Nous travaillons aussi sur le projet européen Watermark, qui vise à inclure un code en filigrane dans les emballages plastiques pour en faciliter le tri. Nous allons poursuivre des tests sur cette technologie dans notre centre de recherche, sur notre ligne modulaire. Un portique de détection spécifique sera installé. Nous avons également mis l’accent sur deux technologies : l’intelligence artificielle qui nous permet d’affiner la détection de nos machines et la communication entre les machines de la ligne de tri, via le protocole OPC UA, pour automatiser les opérations de réglages et améliorer les performances.
Comment intégrez-vous l’intelligence artificielle (IA) dans vos procédés ?
L’IA va être de plus en plus utilisée dans les centres de tri pour séparer les déchets alimentaires, des non alimentaires. En effet, il y a une contrainte réglementaire qui empêche de mélanger ces deux flux, lorsque l’on veut produire du plastique recyclé qui sera utilisé en contact alimentaire. Les algorithmes sont entrainés à détecter certains emballages pouvant poser problème et les isoler du gros du flux. Elle se base sur la reconnaissance visuelle du produit. Par exemple, nous entraînons notre IA à détecter les cartouches qui ont servi à contenir du silicone, que nous utilisons par exemple pour les joints de salle de bain. Ces cartouches sont en polyéthylène téréphtalate (PET). Or les résidus de silicone altèrent fortement la qualité du flux PET. Les spectromètres ne peuvent détecter que la matière de l’emballage. Notre caméra intelligente peut quant à elle reconnaître ce produit spécifique et le séparer des autres emballages en PET.
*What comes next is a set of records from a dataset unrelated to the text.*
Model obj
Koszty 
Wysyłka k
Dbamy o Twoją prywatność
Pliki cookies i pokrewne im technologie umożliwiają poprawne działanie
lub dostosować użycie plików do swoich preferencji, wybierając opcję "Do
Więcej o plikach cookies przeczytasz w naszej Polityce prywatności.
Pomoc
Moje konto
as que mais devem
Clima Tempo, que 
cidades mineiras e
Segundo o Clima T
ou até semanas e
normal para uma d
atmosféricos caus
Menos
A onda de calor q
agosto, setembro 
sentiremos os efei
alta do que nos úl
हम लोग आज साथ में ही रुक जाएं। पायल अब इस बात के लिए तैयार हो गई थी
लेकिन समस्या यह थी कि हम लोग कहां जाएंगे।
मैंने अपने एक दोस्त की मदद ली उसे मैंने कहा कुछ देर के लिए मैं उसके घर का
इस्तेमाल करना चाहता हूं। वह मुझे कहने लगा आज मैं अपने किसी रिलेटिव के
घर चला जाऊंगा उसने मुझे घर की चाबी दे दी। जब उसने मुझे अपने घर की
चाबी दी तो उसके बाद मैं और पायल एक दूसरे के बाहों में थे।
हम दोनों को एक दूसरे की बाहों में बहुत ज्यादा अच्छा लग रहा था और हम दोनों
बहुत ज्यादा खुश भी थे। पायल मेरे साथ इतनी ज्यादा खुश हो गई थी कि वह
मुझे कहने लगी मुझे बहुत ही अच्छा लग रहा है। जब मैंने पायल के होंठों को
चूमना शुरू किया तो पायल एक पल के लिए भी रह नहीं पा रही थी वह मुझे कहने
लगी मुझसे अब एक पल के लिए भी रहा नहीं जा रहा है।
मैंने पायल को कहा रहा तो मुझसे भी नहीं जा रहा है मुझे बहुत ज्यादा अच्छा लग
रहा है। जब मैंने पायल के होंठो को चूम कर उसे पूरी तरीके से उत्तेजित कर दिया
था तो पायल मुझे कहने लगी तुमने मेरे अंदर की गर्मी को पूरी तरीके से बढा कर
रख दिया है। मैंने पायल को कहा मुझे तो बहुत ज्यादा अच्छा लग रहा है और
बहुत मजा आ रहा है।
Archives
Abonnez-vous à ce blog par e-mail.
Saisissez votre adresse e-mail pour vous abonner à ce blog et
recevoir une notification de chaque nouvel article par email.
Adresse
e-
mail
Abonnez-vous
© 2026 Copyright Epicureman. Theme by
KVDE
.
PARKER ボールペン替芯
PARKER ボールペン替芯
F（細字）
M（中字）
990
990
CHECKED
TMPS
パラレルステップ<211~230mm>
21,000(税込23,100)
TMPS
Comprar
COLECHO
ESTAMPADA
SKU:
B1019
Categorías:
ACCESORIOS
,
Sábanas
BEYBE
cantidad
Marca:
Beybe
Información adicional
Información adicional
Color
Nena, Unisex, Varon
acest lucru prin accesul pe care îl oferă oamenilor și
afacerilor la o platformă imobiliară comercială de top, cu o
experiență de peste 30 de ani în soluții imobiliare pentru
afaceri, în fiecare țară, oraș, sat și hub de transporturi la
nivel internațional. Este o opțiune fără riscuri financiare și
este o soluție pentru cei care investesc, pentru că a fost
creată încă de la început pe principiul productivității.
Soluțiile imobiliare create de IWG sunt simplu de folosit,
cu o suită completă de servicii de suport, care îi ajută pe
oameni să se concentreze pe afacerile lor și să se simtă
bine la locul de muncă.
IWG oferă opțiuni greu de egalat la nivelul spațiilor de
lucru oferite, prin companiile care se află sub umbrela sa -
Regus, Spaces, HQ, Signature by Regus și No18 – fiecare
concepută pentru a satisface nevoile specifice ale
Avec les contraintes réglementaires de plus en plus fortes pour faire émerger l’économie circulaire, y-a-t-il de plus en plus de centres de tri ?
Non au contraire. La tendance est plutôt à une diminution des centres de tri. Mais ceux-ci sont de plus en plus automatisés. Ils deviennent de véritables usines et les convoyeurs vont de plus en plus vite, si bien qu’il est désormais difficile de trier manuellement les déchets. Les opérateurs changent de rôle et deviennent superviseurs des process. Cette phase d’automatisation va se poursuivre car les centres de tri ne sont actuellement pas encore rentables, mais la généralisation des procédés d’automatisation changera la donne.
« Qu’il soit mécanique ou chimique, le recyclage des plastiques demande des technologies de tri de plus en plus performantes », lance Thibault Labeyrie, chef de projet R&D chez Pellenc ST.